A presidência do republicano deu uma guinada na tradição multilateral dos Estados Unidos e consolidou a desigualdade na primeira economia global

IMIGRAÇÃO. O medo do outro nos Estados Unidos

Assim que Donald Trump assumiu a presidência, em janeiro de 2017, foi estabelecida uma máxima para a imigração: dissuadir a entrada de qualquer pessoa alheia ao país. O presidente nunca escondeu sua rejeição à integração dos imigrantes e até transformou o assunto em um slogan de campanha: “Construam o muro!”. E o muro é mais do que uma obra de engenharia na fronteira com o México: tornou-se a detenção e deportação de milhares de pessoas; o aumento das restrições nos procedimentos migratórios; e o fortalecimento dos órgãos que fiscalizam o cumprimento de uma série de normas que a cada dia se tornam mais exigentes.

Logo que chegou à Casa Branca, Trump ordenou a contratação de 15.000 agentes para o Departamento de Segurança Interna, iniciativa seguida pelo fortalecimento da polícia de imigração (ICE, na sigla em inglês) e da patrulha fronteiriça. As batidas para localizar e deportar imigrantes sem documentação viraram cenas cada vez mais comuns em várias cidades. A força de rastreamento de imigrantes tornou-se implacável: a ICE já não procurava apenas imigrantes irregulares com antecedentes, ela ampliou suas funções para detectar qualquer pessoa que não tivesse permissão para permanecer no país.

Nos consulados e embaixadas dos EUA em todo o mundo, os critérios para a concessão de visto ficaram mais duros.
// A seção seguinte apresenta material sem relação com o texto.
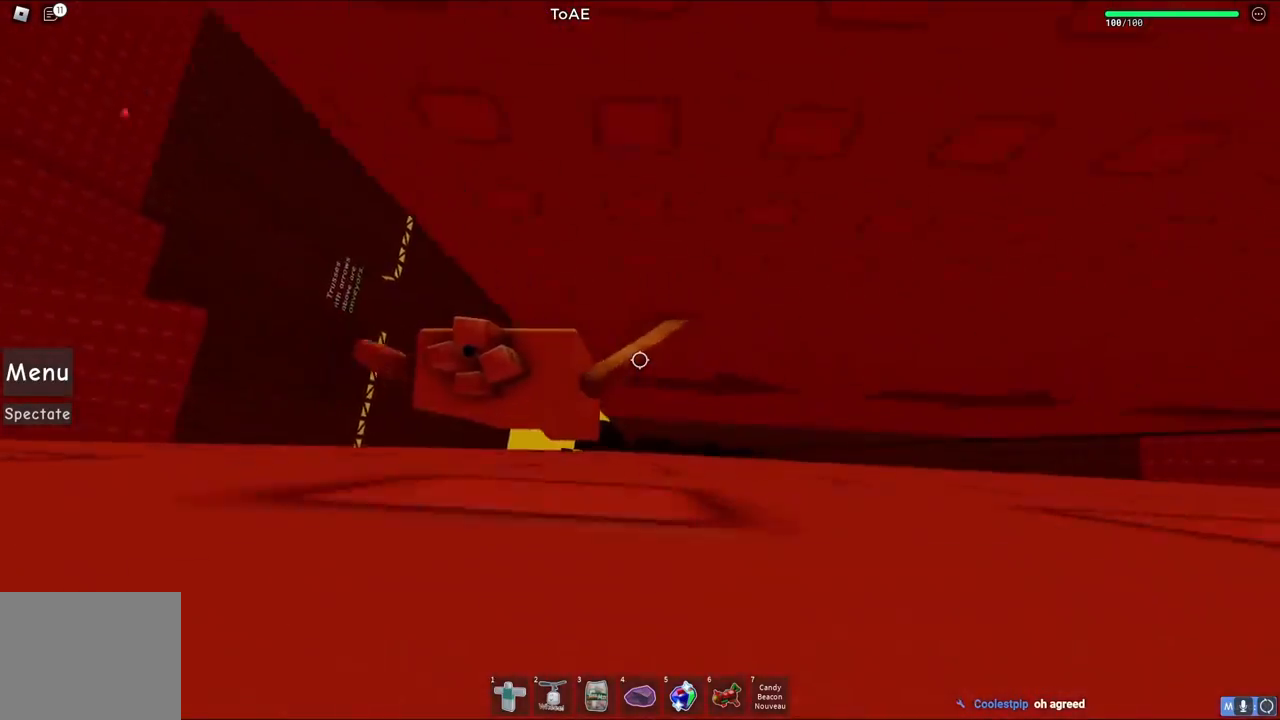
{"keys": ["d", "w"], "events": [[117, "space", "up"], [183, "w", "down"]]}
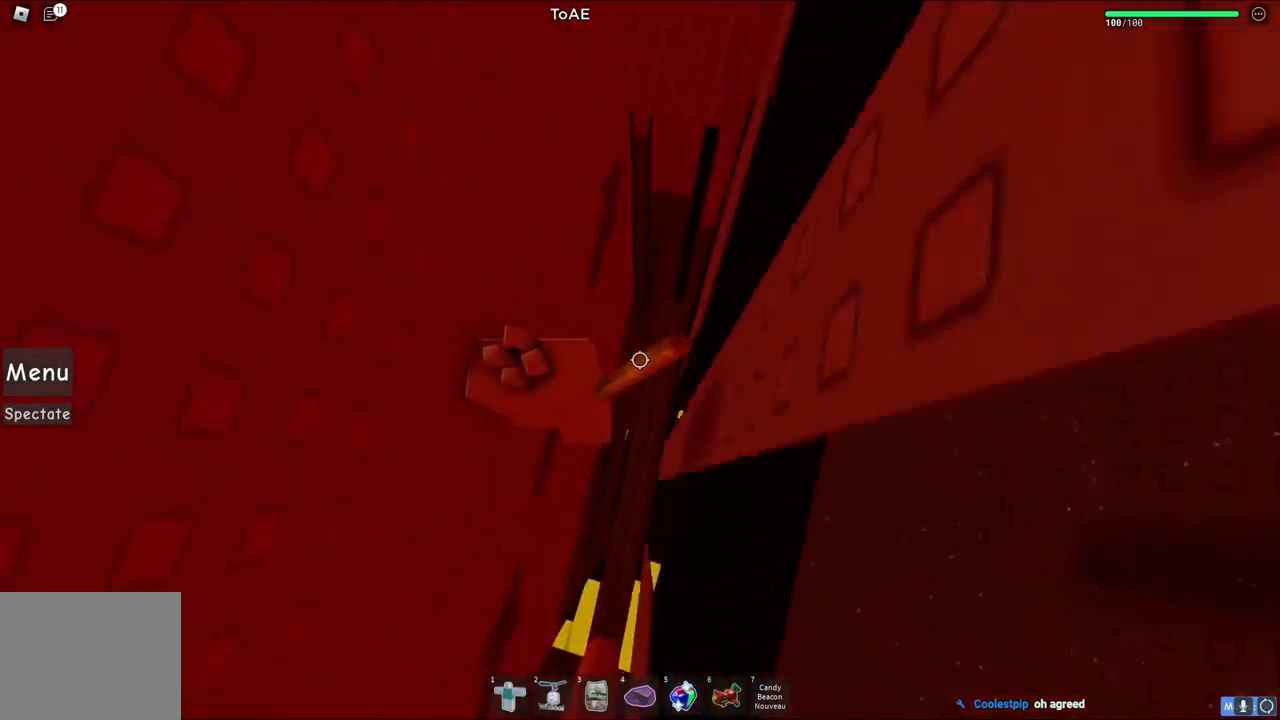
{"keys": ["d", "w"], "events": []}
Os primeiros a experimentá-los foram os trabalhadores especializados, aqueles com visto H1-B, que desde 2017 são submetidos a uma verificação rigorosa. Com a pandemia de covid-19, a emissão de documentos migratórios voltou a ser o centro da polêmica. Trump assinou uma ordem executiva para impedir a emissão de alguns vistos de trabalho —sob o argumento de que a economia local deve se fortalecer com o trabalho dos americanos— e também restringiu a entrada de estudantes universitários. O vírus também serviu de justificativa para fechar a fronteira com o México por vários meses.
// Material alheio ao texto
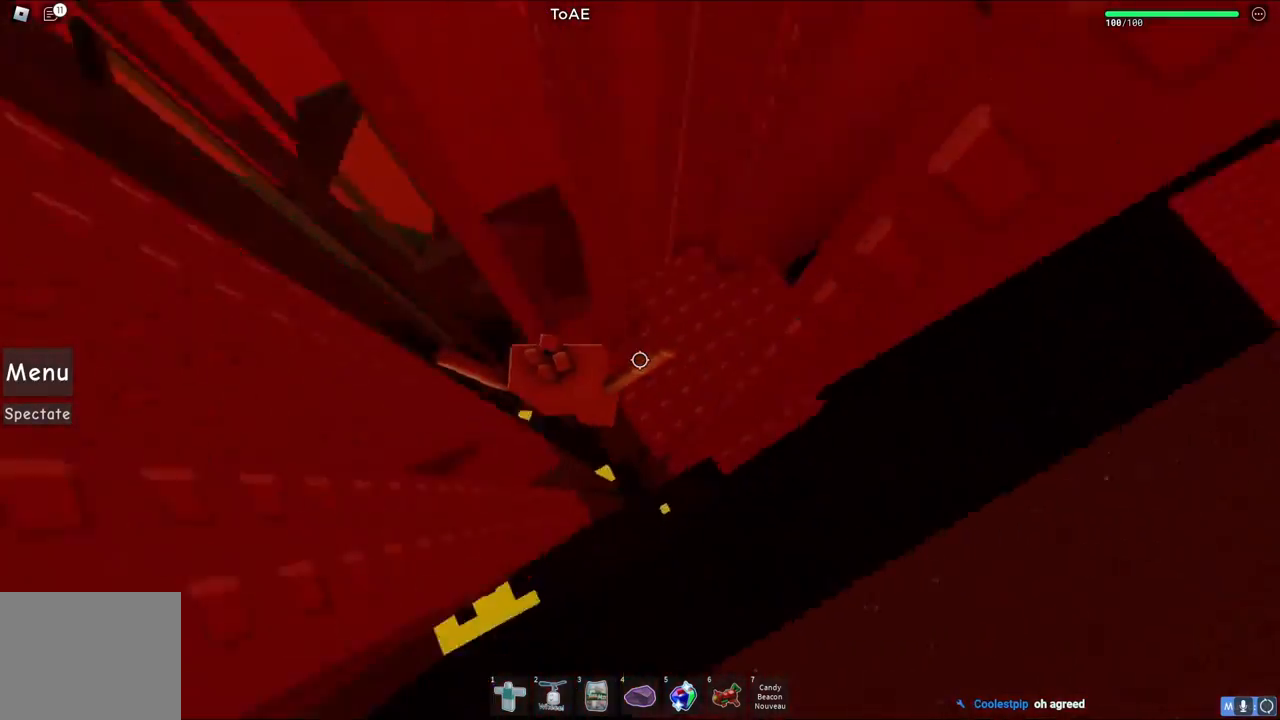
{"keys": [], "events": [[33, "w", "up"], [500, "d", "up"]]}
Trump atiçou o debate migratório já em sua primeira campanha à presidência, ao responsabilizar diretamente o México pela imigração irregular. Sua principal proposta passou a ser a construção de um muro ao longo dos mais de 3.000 quilômetros de fronteira. Por meio do Congresso, o presidente tentou obter fundos para o projeto. Segundo estimativas de seu Governo, até agora foram construídos 400 quilômetros do muro. Ao mesmo tempo, Trump pressionou o México e alguns países da América Central para que evitassem o fluxo de migrantes para o norte. México e Guatemala, por exemplo, tornaram-se refúgios para aqueles que solicitaram asilo aos EUA e aguardam uma audiência com um juiz para resolver sua situação migratória.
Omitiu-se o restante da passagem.